Three generations of the same family, Revolutionary War to 1812 to a battlefield in Georgia. Grandfather, son, grandson, each one handed the same hill in a different century. Something interrupted their lives every time. War took a piece of their twenties, or their health, or their name from history altogether. They didn't get to just live. They got handed a hill and told to take it, and mostly they did, without much say in the matter and without any promise of being remembered for it.
Here's the honest confession sitting underneath all of this. Some part of me, sitting in my comfortable home, looking out at a farm and a family and a life I've built without much interruption at all, has felt a kind of disappointment in myself. I never had my own Omaha Beach. I never laid wounded in a field in Georgia. My sacrifice has been, by comparison, minor. Unremarkable. A life lived rather than a life given.
But I've come to think that wanting the dramatic sacrifice is its own kind of arrogance. It mistakes the point of what they did. Luke May and Calvin May and James W. May bleeding in a field in Georgia weren't fighting so that their descendants would one day earn an equally dramatic story. They were fighting so their descendants wouldn't have to. If I never have to lie wounded in a field, that isn't a failure to live up to them. That's the mission succeeding. A quiet life isn't the absence of honoring their sacrifice. It might be the fulfillment of it.
So maybe my tribute isn't a guilt I carry, replaying every Fourth of July and every anniversary of a beach landing I never saw. Maybe the lament itself isn't the wound reopening. It's a bell that rings, a bugle call, the same kind of shout a captain once gave to take that hill, except the hill being called out to me isn't a beach or a field in Georgia.
My hill is to remember. To celebrate. To learn more.
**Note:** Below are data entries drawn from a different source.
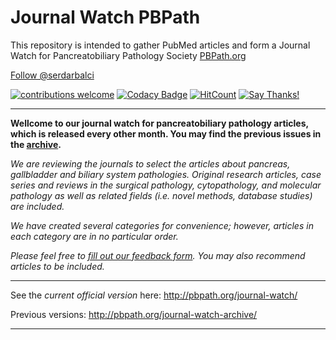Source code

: 
<!-- README.md is generated from README.Rmd. Please edit that file -->

# Journal Watch PBPath

This repository is intended to gather PubMed articles and form a Journal
Watch for Pancreatobiliary Pathology Society
[PBPath.org](http://pbpath.org/)

<a class="twitter-follow-button" data-show-count="false" href="https://twitter.com/serdarbalci">Follow
@serdarbalci</a>

<script async src="https://platform.twitter.com/widgets.js" charset="utf-8"></script>

[![contributions
welcome](https://img.shields.io/badge/contributions-welcome-brightgreen.svg?style=flat)](https://github.com/sbalci/JournalWatchPBPath/issues)
[![Codacy Badge](https://api.codacy.com/project/badge/Grade/3a39023cc7624897b28c8f7e43da80da)](https://app.codacy.com/manual/drserdarbalci/JournalWatchPBPath?utm_source=github.com&utm_medium=referral&utm_content=sbalci/JournalWatchPBPath&utm_campaign=Badge_Grade_Dashboard)
[![HitCount](http://hits.dwyl.io/sbalci/JournalWatchPBPath.svg)](http://hits.dwyl.io/sbalci/JournalWatchPBPath)
[![Say
Thanks\!](https://img.shields.io/badge/Say%20Thanks-!-1EAEDB.svg)](https://saythanks.io/to/sbalci)

-----

**Wellcome to our journal watch for pancreatobiliary pathology articles,
which is released every other month. You may find the previous issues in
the [archive](http://pbpath.org/journal-watch-archive/).**

*We are reviewing the journals to select the articles about pancreas,
gallbladder and biliary system pathologies. Original research articles,
case series and reviews in the surgical pathology, cytopathology, and
molecular pathology as well as related fields (i.e. novel methods,
database studies) are included.*

*We have created several categories for convenience; however, articles
in each category are in no particular order.*

*Please feel free to [fill out our feedback
form](https://docs.google.com/forms/d/e/1FAIpQLSeD3Z9J6Y7eMmiyM12f_SfAmHUlykb1zxZcwO6lg7cebGYQIQ/viewform).
You may also recommend articles to be included.*

-----

See the *current official version* here:
<http://pbpath.org/journal-watch/>

Previous versions: <http://pbpath.org/journal-watch-archive/>

-----
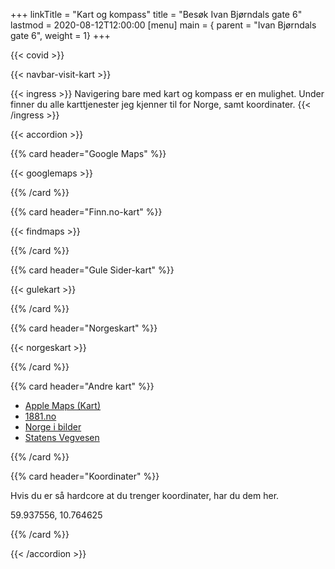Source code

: +++
linkTitle = "Kart og kompass"
title = "Besøk Ivan Bjørndals gate 6"
lastmod = 2020-08-12T12:00:00
[menu]
main = { parent = "Ivan Bjørndals gate 6", weight = 1}
+++

{{< covid >}}

{{< navbar-visit-kart >}}

{{< ingress >}}
Navigering bare med kart og kompass er en mulighet. Under finner du alle karttjenester jeg
kjenner til for Norge, samt koordinater.
{{< /ingress >}}

{{< accordion >}}

{{% card header="Google Maps" %}}

{{< googlemaps >}}

{{% /card %}}

{{% card header="Finn.no-kart" %}}

{{< findmaps >}}

{{% /card %}}

{{% card header="Gule Sider-kart" %}}

{{< gulekart >}}

{{% /card %}}

{{% card header="Norgeskart" %}}

{{< norgeskart >}}

{{% /card %}}

{{% card header="Andre kart" %}}

- [Apple Maps (Kart)](https://maps.apple.com/?address=Ivan%20Bj%C3%B8rndals%20Gate%206,%200472%20Oslo,%20Norge&ll=59.937556,10.764625&q=Avmerket%20posisjon&_ext=EiYpvV6rP273TUAxtQ540OuCJUA5OzTRm5T4TUBBm6nwQRqMJUBQBA==)
- [1881.no](https://kart.1881.no/?lat=59.9375397&lon=10.7646633&z=17&v=0&r=F1410926|&o=&layer=)
- [Norge i bilder](https://norgeibilder.no/?x=263425&y=6652028&level=14&utm=33&projects=&layers=&plannedOmlop=0&plannedGeovekst=0)
- [Statens Vegvesen](https://www.vegvesen.no/trafikkbeta?lat=59.93754&long=10.76466&zoom=15&listView=false)

{{% /card %}}

{{% card header="Koordinater" %}}

Hvis du er så hardcore at du trenger koordinater, har du dem her.

59.937556, 10.764625

{{% /card %}}

{{< /accordion >}}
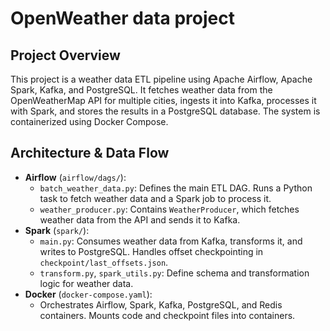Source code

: # OpenWeather data project

## Project Overview
This project is a weather data ETL pipeline using Apache Airflow, Apache Spark, Kafka, and PostgreSQL. It fetches weather data from the OpenWeatherMap API for multiple cities, ingests it into Kafka, processes it with Spark, and stores the results in a PostgreSQL database. The system is containerized using Docker Compose.

## Architecture & Data Flow

- **Airflow** (`airflow/dags/`):
  - `batch_weather_data.py`: Defines the main ETL DAG. Runs a Python task to fetch weather data and a Spark job to process it.
  - `weather_producer.py`: Contains `WeatherProducer`, which fetches weather data from the API and sends it to Kafka.
- **Spark** (`spark/`):
  - `main.py`: Consumes weather data from Kafka, transforms it, and writes to PostgreSQL. Handles offset checkpointing in `checkpoint/last_offsets.json`.
  - `transform.py`, `spark_utils.py`: Define schema and transformation logic for weather data.
- **Docker** (`docker-compose.yaml`):
  - Orchestrates Airflow, Spark, Kafka, PostgreSQL, and Redis containers. Mounts code and checkpoint files into containers.



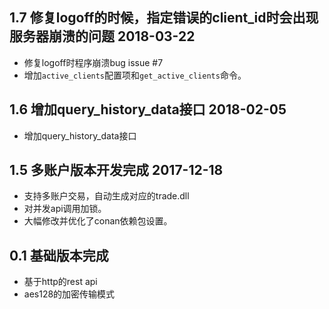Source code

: 1.7 修复logoff的时候，指定错误的client_id时会出现服务器崩溃的问题 2018-03-22
----
* 修复logoff时程序崩溃bug issue #7
* 增加`active_clients`配置项和`get_active_clients`命令。

1.6 增加query_history_data接口 2018-02-05
----
* 增加query_history_data接口

1.5 多账户版本开发完成 2017-12-18
----
* 支持多账户交易，自动生成对应的trade.dll
* 对并发api调用加锁。
* 大幅修改并优化了conan依赖包设置。

0.1 基础版本完成
----
* 基于http的rest api
* aes128的加密传输模式
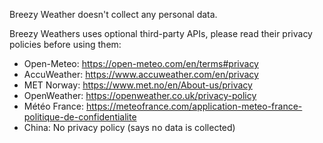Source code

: Breezy Weather doesn't collect any personal data.

Breezy Weathers uses optional third-party APIs, please read their privacy policies before using them:
- Open-Meteo: https://open-meteo.com/en/terms#privacy
- AccuWeather: https://www.accuweather.com/en/privacy
- MET Norway: https://www.met.no/en/About-us/privacy
- OpenWeather: https://openweather.co.uk/privacy-policy
- Météo France: https://meteofrance.com/application-meteo-france-politique-de-confidentialite
- China: No privacy policy (says no data is collected)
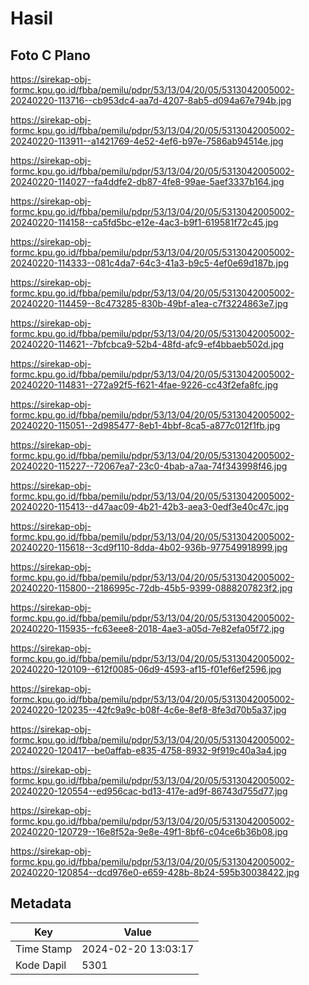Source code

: # Hasil

## Foto C Plano

https://sirekap-obj-formc.kpu.go.id/fbba/pemilu/pdpr/53/13/04/20/05/5313042005002-20240220-113716--cb953dc4-aa7d-4207-8ab5-d094a67e794b.jpg

https://sirekap-obj-formc.kpu.go.id/fbba/pemilu/pdpr/53/13/04/20/05/5313042005002-20240220-113911--a1421769-4e52-4ef6-b97e-7586ab94514e.jpg

https://sirekap-obj-formc.kpu.go.id/fbba/pemilu/pdpr/53/13/04/20/05/5313042005002-20240220-114027--fa4ddfe2-db87-4fe8-99ae-5aef3337b164.jpg

https://sirekap-obj-formc.kpu.go.id/fbba/pemilu/pdpr/53/13/04/20/05/5313042005002-20240220-114158--ca5fd5bc-e12e-4ac3-b9f1-619581f72c45.jpg

https://sirekap-obj-formc.kpu.go.id/fbba/pemilu/pdpr/53/13/04/20/05/5313042005002-20240220-114333--081c4da7-64c3-41a3-b9c5-4ef0e69d187b.jpg

https://sirekap-obj-formc.kpu.go.id/fbba/pemilu/pdpr/53/13/04/20/05/5313042005002-20240220-114459--8c473285-830b-49bf-a1ea-c7f3224863e7.jpg

https://sirekap-obj-formc.kpu.go.id/fbba/pemilu/pdpr/53/13/04/20/05/5313042005002-20240220-114621--7bfcbca9-52b4-48fd-afc9-ef4bbaeb502d.jpg

https://sirekap-obj-formc.kpu.go.id/fbba/pemilu/pdpr/53/13/04/20/05/5313042005002-20240220-114831--272a92f5-f621-4fae-9226-cc43f2efa8fc.jpg

https://sirekap-obj-formc.kpu.go.id/fbba/pemilu/pdpr/53/13/04/20/05/5313042005002-20240220-115051--2d985477-8eb1-4bbf-8ca5-a877c012f1fb.jpg

https://sirekap-obj-formc.kpu.go.id/fbba/pemilu/pdpr/53/13/04/20/05/5313042005002-20240220-115227--72067ea7-23c0-4bab-a7aa-74f343998f46.jpg

https://sirekap-obj-formc.kpu.go.id/fbba/pemilu/pdpr/53/13/04/20/05/5313042005002-20240220-115413--d47aac09-4b21-42b3-aea3-0edf3e40c47c.jpg

https://sirekap-obj-formc.kpu.go.id/fbba/pemilu/pdpr/53/13/04/20/05/5313042005002-20240220-115618--3cd9f110-8dda-4b02-936b-977549918999.jpg

https://sirekap-obj-formc.kpu.go.id/fbba/pemilu/pdpr/53/13/04/20/05/5313042005002-20240220-115800--2186995c-72db-45b5-9399-0888207823f2.jpg

https://sirekap-obj-formc.kpu.go.id/fbba/pemilu/pdpr/53/13/04/20/05/5313042005002-20240220-115935--fc63eee8-2018-4ae3-a05d-7e82efa05f72.jpg

https://sirekap-obj-formc.kpu.go.id/fbba/pemilu/pdpr/53/13/04/20/05/5313042005002-20240220-120109--612f0085-06d9-4593-af15-f01ef6ef2596.jpg

https://sirekap-obj-formc.kpu.go.id/fbba/pemilu/pdpr/53/13/04/20/05/5313042005002-20240220-120235--42fc9a9c-b08f-4c6e-8ef8-8fe3d70b5a37.jpg

https://sirekap-obj-formc.kpu.go.id/fbba/pemilu/pdpr/53/13/04/20/05/5313042005002-20240220-120417--be0affab-e835-4758-8932-9f919c40a3a4.jpg

https://sirekap-obj-formc.kpu.go.id/fbba/pemilu/pdpr/53/13/04/20/05/5313042005002-20240220-120554--ed956cac-bd13-417e-ad9f-86743d755d77.jpg

https://sirekap-obj-formc.kpu.go.id/fbba/pemilu/pdpr/53/13/04/20/05/5313042005002-20240220-120729--16e8f52a-9e8e-49f1-8bf6-c04ce6b36b08.jpg

https://sirekap-obj-formc.kpu.go.id/fbba/pemilu/pdpr/53/13/04/20/05/5313042005002-20240220-120854--dcd976e0-e659-428b-8b24-595b30038422.jpg


## Metadata

| Key        | Value               |
| ---------- | ------------------- |
| Time Stamp | 2024-02-20 13:03:17 |
| Kode Dapil | 5301                |



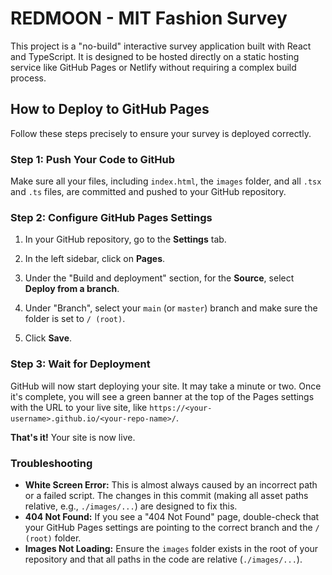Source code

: # REDMOON - MIT Fashion Survey

This project is a "no-build" interactive survey application built with React and TypeScript. It is designed to be hosted directly on a static hosting service like GitHub Pages or Netlify without requiring a complex build process.

## How to Deploy to GitHub Pages

Follow these steps precisely to ensure your survey is deployed correctly.

### Step 1: Push Your Code to GitHub

Make sure all your files, including `index.html`, the `images` folder, and all `.tsx` and `.ts` files, are committed and pushed to your GitHub repository.

### Step 2: Configure GitHub Pages Settings

1.  In your GitHub repository, go to the **Settings** tab.
2.  In the left sidebar, click on **Pages**.
3.  Under the "Build and deployment" section, for the **Source**, select **Deploy from a branch**.
4.  Under "Branch", select your `main` (or `master`) branch and make sure the folder is set to `/ (root)`.

    

5.  Click **Save**.

### Step 3: Wait for Deployment

GitHub will now start deploying your site. It may take a minute or two. Once it's complete, you will see a green banner at the top of the Pages settings with the URL to your live site, like `https://<your-username>.github.io/<your-repo-name>/`.

**That's it!** Your site is now live.

### Troubleshooting

*   **White Screen Error:** This is almost always caused by an incorrect path or a failed script. The changes in this commit (making all asset paths relative, e.g., `./images/...`) are designed to fix this.
*   **404 Not Found:** If you see a "404 Not Found" page, double-check that your GitHub Pages settings are pointing to the correct branch and the `/ (root)` folder.
*   **Images Not Loading:** Ensure the `images` folder exists in the root of your repository and that all paths in the code are relative (`./images/...`).
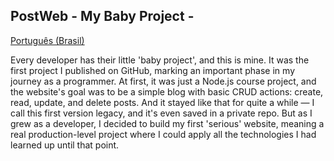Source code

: ## PostWeb - My Baby Project -
[Português (Brasil)](/README.md)

Every developer has their little 'baby project', and this is mine. It was the first project I published on GitHub, marking an important phase in my journey as a programmer. At first, it was just a Node.js course project, and the website's goal was to be a simple blog with basic CRUD actions: create, read, update, and delete posts. And it stayed like that for quite a while — I call this first version legacy, and it's even saved in a private repo. But as I grew as a developer, I decided to build my first 'serious' website, meaning a real production-level project where I could apply all the technologies I had learned up until that point.
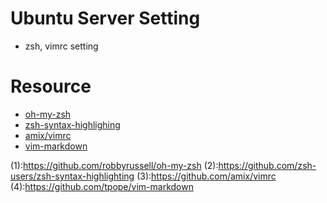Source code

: # Ubuntu Server Setting

* zsh, vimrc setting


# Resource

* [oh-my-zsh](1)
* [zsh-syntax-highlighing](2)
* [amix/vimrc](3)
* [vim-markdown](4)

(1):https://github.com/robbyrussell/oh-my-zsh
(2):https://github.com/zsh-users/zsh-syntax-highlighting
(3):https://github.com/amix/vimrc
(4):https://github.com/tpope/vim-markdown
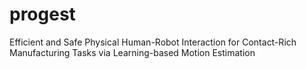 # progest
Efficient and Safe Physical Human-Robot Interaction for Contact-Rich Manufacturing Tasks via Learning-based Motion Estimation
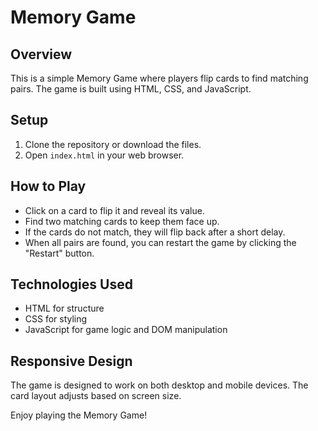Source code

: # Memory Game

## Overview
This is a simple Memory Game where players flip cards to find matching pairs. The game is built using HTML, CSS, and JavaScript.

## Setup
1. Clone the repository or download the files.
2. Open `index.html` in your web browser.

## How to Play
- Click on a card to flip it and reveal its value.
- Find two matching cards to keep them face up.
- If the cards do not match, they will flip back after a short delay.
- When all pairs are found, you can restart the game by clicking the "Restart" button.

## Technologies Used
- HTML for structure
- CSS for styling
- JavaScript for game logic and DOM manipulation

## Responsive Design
The game is designed to work on both desktop and mobile devices. The card layout adjusts based on screen size.

Enjoy playing the Memory Game!
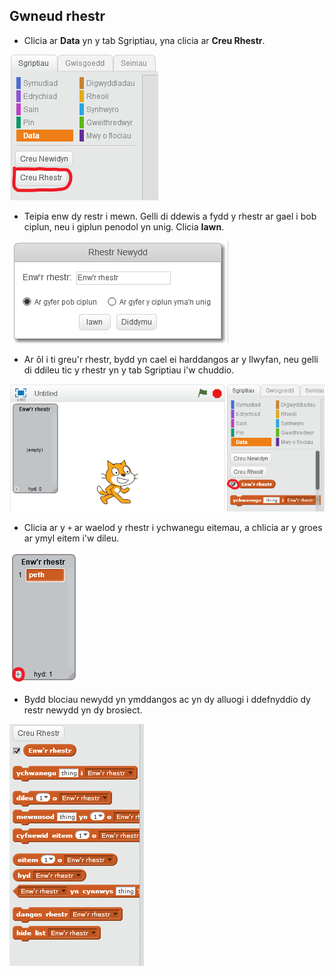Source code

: ## Gwneud rhestr

+ Clicia ar **Data** yn y tab Sgriptiau, yna clicia ar **Creu Rhestr**.

![Creu rhestr](images/make-a-list.png)

+ Teipia enw dy restr i mewn. Gelli di ddewis a fydd y rhestr ar gael i bob ciplun, neu i giplun penodol yn unig. Clicia **Iawn**.

![Enw'r rhestr](images/list-name.png)

+ Ar ôl i ti greu'r rhestr, bydd yn cael ei harddangos ar y llwyfan, neu gelli di ddileu tic y rhestr yn y tab Sgriptiau i'w chuddio.

![Dangos/cuddio'r rhestr](images/list-show-hide.png)

+ Clicia ar y `+` ar waelod y rhestr i ychwanegu eitemau, a chlicia ar y groes ar ymyl eitem i'w dileu.

![Dangos/cuddio'r rhestr](images/list-add-delete.png)

+ Bydd blociau newydd yn ymddangos ac yn dy alluogi i ddefnyddio dy restr newydd yn dy brosiect.

![Blociau'r rhestr](images/list-blocks.png)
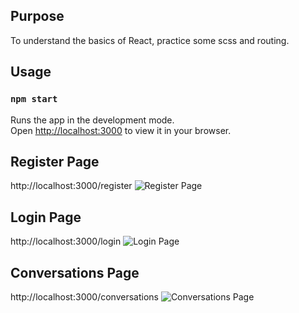 ## Purpose 
To understand the basics of React, practice some scss and routing. 

## Usage

### `npm start`

Runs the app in the development mode.\
Open [http://localhost:3000](http://localhost:3000) to view it in your browser.

## Register Page 
http://localhost:3000/register
![Register Page](https://github.com/harshbanthiya/chat_app/blob/main/chat_app_front_react/assets/Screen%20Shot%202022-12-29%20at%203.47.19%20PM.png)

## Login Page 
http://localhost:3000/login
![Login Page](https://github.com/harshbanthiya/chat_app/blob/main/chat_app_front_react/assets/Screen%20Shot%202022-12-29%20at%203.47.28%20PM.png)


## Conversations Page 
http://localhost:3000/conversations
![Conversations Page](https://github.com/harshbanthiya/chat_app/blob/main/chat_app_front_react/assets/Screen%20Shot%202022-12-29%20at%203.46.26%20PM.png)
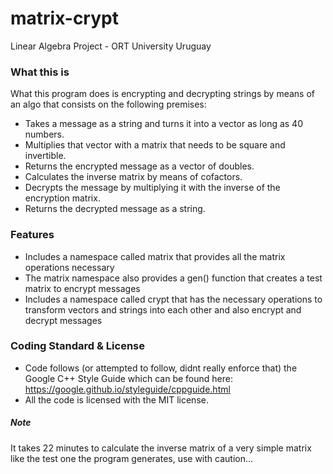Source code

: # matrix-crypt
Linear Algebra Project - ORT University Uruguay

### What this is
What this program does is encrypting and decrypting strings by means of an algo that consists on the following premises:
  * Takes a message as a string and turns it into a vector as long as 40 numbers.
  * Multiplies that vector with a matrix that needs to be square and invertible.
  * Returns the encrypted message as a vector of doubles.
  * Calculates the inverse matrix by means of cofactors.
  * Decrypts the message by multiplying it with the inverse of the encryption matrix.
  * Returns the decrypted message as a string.

### Features
* Includes a namespace called matrix that provides all the matrix operations necessary
* The matrix namespace also provides a gen() function that creates a test matrix to encrypt messages
* Includes a namespace called crypt that has the necessary operations to transform vectors and strings into each other and also encrypt and decrypt messages

### Coding Standard & License
* Code follows (or attempted to follow, didnt really enforce that) the Google C++ Style Guide which can be found here: https://google.github.io/styleguide/cppguide.html
* All the code is licensed with the MIT license.

##### Note
It takes 22 minutes to calculate the inverse matrix of a very simple matrix like the test one the program generates, use with caution...
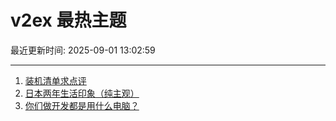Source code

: # v2ex 最热主题

最近更新时间: 2025-09-01 13:02:59

--- 
1. [装机清单求点评](https://www.v2ex.com/t/1156133) 
2. [日本两年生活印象（纯主观）](https://www.v2ex.com/t/1156144) 
3. [你们做开发都是用什么电脑？](https://www.v2ex.com/t/1156151) 
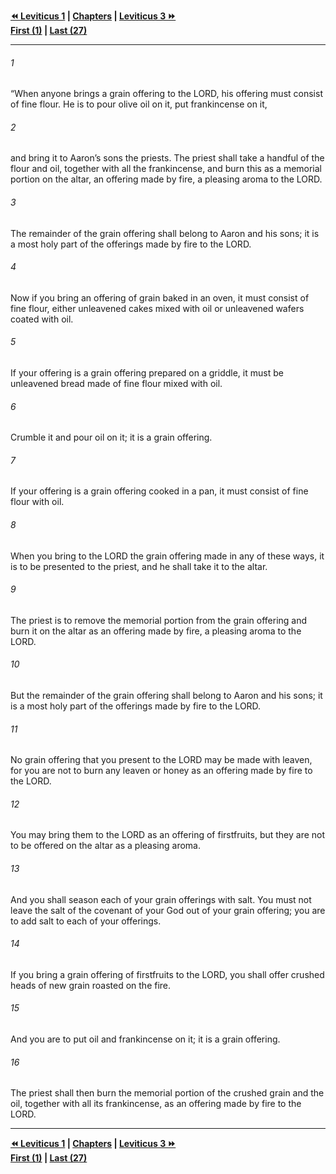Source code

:   
**[⏪ Leviticus 1](./Leviticus%201.md) | [Chapters](./_index.md) | [Leviticus 3 ⏩](./Leviticus%203.md)**  
**[First (1)](./Leviticus%201.md) | [Last (27)](./Leviticus%2027.md)**  
  
---  
  
###### 1  
“When anyone brings a grain offering to the LORD, his offering must consist of fine flour. He is to pour olive oil on it, put frankincense on it,  
  
###### 2  
and bring it to Aaron’s sons the priests. The priest shall take a handful of the flour and oil, together with all the frankincense, and burn this as a memorial portion on the altar, an offering made by fire, a pleasing aroma to the LORD.  
  
###### 3  
The remainder of the grain offering shall belong to Aaron and his sons; it is a most holy part of the offerings made by fire to the LORD.  
  
###### 4  
Now if you bring an offering of grain baked in an oven, it must consist of fine flour, either unleavened cakes mixed with oil or unleavened wafers coated with oil.  
  
###### 5  
If your offering is a grain offering prepared on a griddle, it must be unleavened bread made of fine flour mixed with oil.  
  
###### 6  
Crumble it and pour oil on it; it is a grain offering.  
  
###### 7  
If your offering is a grain offering cooked in a pan, it must consist of fine flour with oil.  
  
###### 8  
When you bring to the LORD the grain offering made in any of these ways, it is to be presented to the priest, and he shall take it to the altar.  
  
###### 9  
The priest is to remove the memorial portion from the grain offering and burn it on the altar as an offering made by fire, a pleasing aroma to the LORD.  
  
###### 10  
But the remainder of the grain offering shall belong to Aaron and his sons; it is a most holy part of the offerings made by fire to the LORD.  
  
###### 11  
No grain offering that you present to the LORD may be made with leaven, for you are not to burn any leaven or honey as an offering made by fire to the LORD.  
  
###### 12  
You may bring them to the LORD as an offering of firstfruits, but they are not to be offered on the altar as a pleasing aroma.  
  
###### 13  
And you shall season each of your grain offerings with salt. You must not leave the salt of the covenant of your God out of your grain offering; you are to add salt to each of your offerings.  
  
###### 14  
If you bring a grain offering of firstfruits to the LORD, you shall offer crushed heads of new grain roasted on the fire.  
  
###### 15  
And you are to put oil and frankincense on it; it is a grain offering.  
  
###### 16  
The priest shall then burn the memorial portion of the crushed grain and the oil, together with all its frankincense, as an offering made by fire to the LORD.  
  
  
---  
  
**[⏪ Leviticus 1](./Leviticus%201.md) | [Chapters](./_index.md) | [Leviticus 3 ⏩](./Leviticus%203.md)**  
**[First (1)](./Leviticus%201.md) | [Last (27)](./Leviticus%2027.md)**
To share.
That's what the genealogy work has become for me, tracing Tobias Hagenbucher's path from Sulzfeld, Baden to a Chicago dairy route, following William and Sophie Smith out of Württemberg, and piecing together how Luke May's great-grandson ended up wounded in Georgia three generations and three wars later. It's not for an audience. Most of what I write reaches a small blog in 2026 that not many people will ever read. But they didn't fight for an audience either. They didn't know they'd be remembered. Doing the quiet, mostly unseen work of making sure they aren't forgotten is its own kind of standing at the top of a hill nobody else is watching you take.
The lament still comes around. It'll come around again next Fourth of July, and the one after that. But I don't think it comes to punish me anymore. I think it comes to walk me around my own life once a year and make sure I'm still paying attention to what it cost to get here. Full circle, not a spiral. A reminder of them, and an honest look at what I've done with what they gave me.
Maybe that's the whole answer. Not a beach. Not a field in Georgia. Just a life lived on purpose, remembered out loud, and passed on.